The Moviegoer - Walker Percy [43]
I take her cold hands. “What do you think of this for an idea?” I tell her about the service station and Mr. Sartalamaccia. “We could stay on here at Mrs. Schexnaydre’s. It is very comfortable. I may even run the station myself. You could come sit with me at night, if you liked. Did you know you can net over fifteen thousand a year on a good station?”
“You sweet old Binx! Are you asking me to marry you?”
“Sure.” I watch her uneasily.
“Not a bad life, you say. It would be the best of all possible lives.” She speaks in a rapture—something like my aunt. My heart sinks. It is too late. She has already overtaken herself.
“Don’t—worry about it.”
“I won’t! I won’t!”—as enraptured and extinguished in her soul, gone, as a character played by Eva Marie Saint. Leaning over, she hugs herself.
“What’s the matter?”
“Ooooh,” Kate groans, Kate herself now. “I’m so afraid.”
“I know.”
“What am I going to do?”
“You mean right now?”
“Yes.”
“We’ll go to my car. Then we’ll drive down to the French Market and get some coffee. Then we’ll go home.”
“Is everything going to be all right?”
“Yes.”
“Tell me. Say it.”
“Everything is going to be all right.”
THREE
1
Saturday morning at the office is dreary. The market is closed and there is nothing to do but get on with the letter writing. But this is no more than I expected. It is a fine day outside, freakishly warm. Tropical air has seeped into the earth and the little squares of St. Augustine grass are springy and turgid. Camphor berries pop underfoot; azaleas and Judas trees are blooming on Elysian Fields. There is a sketch of cloud in the mild blue sky and the high thin piping of waxwings comes from everywhere.
As Sharon types the letters, I stand hands in pockets looking through the gold lettering of our window. I think of Sharon and American Motors. It closed yesterday at 30¼.
At eleven o’clock it is time to speak.
“I’m quitting now.
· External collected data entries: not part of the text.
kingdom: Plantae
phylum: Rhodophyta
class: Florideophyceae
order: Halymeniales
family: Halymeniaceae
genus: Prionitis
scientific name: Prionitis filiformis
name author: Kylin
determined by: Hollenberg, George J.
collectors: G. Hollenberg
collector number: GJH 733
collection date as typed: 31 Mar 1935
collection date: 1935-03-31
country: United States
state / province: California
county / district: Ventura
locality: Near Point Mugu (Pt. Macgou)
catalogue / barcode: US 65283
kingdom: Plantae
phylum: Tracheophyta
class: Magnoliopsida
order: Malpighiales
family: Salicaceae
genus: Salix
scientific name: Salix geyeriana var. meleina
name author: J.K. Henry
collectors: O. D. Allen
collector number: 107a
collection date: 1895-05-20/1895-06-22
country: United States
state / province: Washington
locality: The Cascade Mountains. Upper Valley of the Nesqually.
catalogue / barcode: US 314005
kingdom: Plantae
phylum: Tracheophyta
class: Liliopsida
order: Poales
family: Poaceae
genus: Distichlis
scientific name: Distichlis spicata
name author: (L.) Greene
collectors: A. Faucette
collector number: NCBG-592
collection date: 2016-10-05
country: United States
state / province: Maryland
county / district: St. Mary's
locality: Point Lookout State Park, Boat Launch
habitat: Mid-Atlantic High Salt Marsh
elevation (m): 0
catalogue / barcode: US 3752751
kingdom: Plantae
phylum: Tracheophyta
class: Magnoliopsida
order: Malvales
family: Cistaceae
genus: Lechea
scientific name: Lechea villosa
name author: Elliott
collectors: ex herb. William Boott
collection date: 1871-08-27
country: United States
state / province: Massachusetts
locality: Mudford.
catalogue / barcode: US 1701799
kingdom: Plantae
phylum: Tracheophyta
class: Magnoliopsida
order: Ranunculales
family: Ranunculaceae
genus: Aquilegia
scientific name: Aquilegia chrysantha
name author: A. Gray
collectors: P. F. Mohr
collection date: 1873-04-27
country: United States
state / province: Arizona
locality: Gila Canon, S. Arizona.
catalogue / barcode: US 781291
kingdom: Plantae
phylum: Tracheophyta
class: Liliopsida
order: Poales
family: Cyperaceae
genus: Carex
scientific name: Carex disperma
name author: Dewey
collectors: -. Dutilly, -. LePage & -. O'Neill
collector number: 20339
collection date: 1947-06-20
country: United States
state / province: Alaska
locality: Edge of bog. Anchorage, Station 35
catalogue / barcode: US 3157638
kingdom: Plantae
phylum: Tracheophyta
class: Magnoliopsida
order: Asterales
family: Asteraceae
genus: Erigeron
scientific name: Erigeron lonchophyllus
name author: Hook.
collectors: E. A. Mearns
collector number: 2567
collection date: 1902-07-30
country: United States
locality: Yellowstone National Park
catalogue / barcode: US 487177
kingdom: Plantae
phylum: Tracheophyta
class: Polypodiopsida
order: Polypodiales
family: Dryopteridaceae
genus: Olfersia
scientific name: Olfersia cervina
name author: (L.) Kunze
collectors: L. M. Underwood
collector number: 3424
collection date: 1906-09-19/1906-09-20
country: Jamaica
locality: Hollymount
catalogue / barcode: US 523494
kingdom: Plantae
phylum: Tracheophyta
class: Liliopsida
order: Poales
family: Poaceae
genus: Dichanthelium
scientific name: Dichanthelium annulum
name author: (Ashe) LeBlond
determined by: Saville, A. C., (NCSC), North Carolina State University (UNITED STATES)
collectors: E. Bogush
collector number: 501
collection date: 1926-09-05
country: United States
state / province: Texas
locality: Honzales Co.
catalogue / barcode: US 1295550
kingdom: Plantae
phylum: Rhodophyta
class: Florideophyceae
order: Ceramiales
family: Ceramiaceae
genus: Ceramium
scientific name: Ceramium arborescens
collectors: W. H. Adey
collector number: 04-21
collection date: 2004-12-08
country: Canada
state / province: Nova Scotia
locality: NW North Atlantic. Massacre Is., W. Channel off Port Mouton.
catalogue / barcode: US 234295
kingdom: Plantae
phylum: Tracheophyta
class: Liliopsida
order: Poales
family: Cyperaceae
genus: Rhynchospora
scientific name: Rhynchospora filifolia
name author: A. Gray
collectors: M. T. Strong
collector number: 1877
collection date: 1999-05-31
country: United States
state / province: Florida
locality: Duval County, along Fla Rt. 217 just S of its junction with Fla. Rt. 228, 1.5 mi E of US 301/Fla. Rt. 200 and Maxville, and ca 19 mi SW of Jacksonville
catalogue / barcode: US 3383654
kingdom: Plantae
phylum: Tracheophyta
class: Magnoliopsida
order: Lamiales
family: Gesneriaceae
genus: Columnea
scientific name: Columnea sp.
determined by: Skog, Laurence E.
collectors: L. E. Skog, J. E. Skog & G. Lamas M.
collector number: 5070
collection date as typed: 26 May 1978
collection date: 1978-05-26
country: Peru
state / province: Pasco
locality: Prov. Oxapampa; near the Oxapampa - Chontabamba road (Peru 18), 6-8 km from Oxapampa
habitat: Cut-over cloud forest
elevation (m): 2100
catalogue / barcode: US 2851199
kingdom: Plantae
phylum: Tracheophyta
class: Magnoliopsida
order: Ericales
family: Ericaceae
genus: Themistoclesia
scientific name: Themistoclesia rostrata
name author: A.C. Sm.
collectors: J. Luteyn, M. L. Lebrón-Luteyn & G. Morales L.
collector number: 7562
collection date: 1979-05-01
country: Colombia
I’ve got sixty miles to go before lunch.”
“Wherebouts you going?”
“To the Gulf Coast.”
The clatter of the typewriter does not slacken.
“Would you like to go?”
“M-hm”—absently. She is not surprised. “It just so happens I got work to do.”
“No, you haven’t. I’m closing the office.”
“Well I be dog.” There is still no surprise. What I’ve been waiting to see is how she will go about shedding her secretary manner. She doesn’t. The clatter goes on.
“I’m leaving now.”
“You gon let me finish this or not!” she cries in a scolding voice. So this is how she does it. She feels her way into familiarity by way of vexations. “You go head.”
“Go?”
“I’ll be right out. I got to call somebody.”
“So do I.” I call Kate. Mercer answers the phone. Kate has gone to the airport with Aunt Emily. He believes she is well.
Sharon looks at me with a yellow eye. “Is Miss Cutrer any kin to you?” she cries in her new scolding voice.
“She is my cousin.”
“Some old girl told me you were married to her. I said nayo indeed.”
“I’m not married to anyone.”
“I said you weren’t!” She tilts her head forward and goes off into a fit of absent-mindedness.
“Why did you want to know if I was married?”
“I’ll tell you one thing, son. I’m not going out with any married man.”
But still she has not come to the point of waiting upon my ministrations—like a date. Still very much her own mistress, she sets about tidying up her desk. When she shoulders her Guatemalan bag and walks briskly to the door, it is for me to tag along behind her. Now I see how she will have it: don’t think I’m standing around waiting for you to state your business—you said you were closing the office—very well, I am leaving.
I jump ahead of her to open-the door.
“Do you want to go home and let me pick you up in half an hour? Put your suit on under your clothes.”
“All right!” But it isn’t all right. Her voice is a little too bright.
“Meanwhile I’ll go get my car and my suit.”
“All right.” She is openly grudging. It is not right at all! She is just like Linda.
“I have a better idea. Come on and walk home with me to get my car and then I’ll take you to your house.”
“All right.” A much better all right.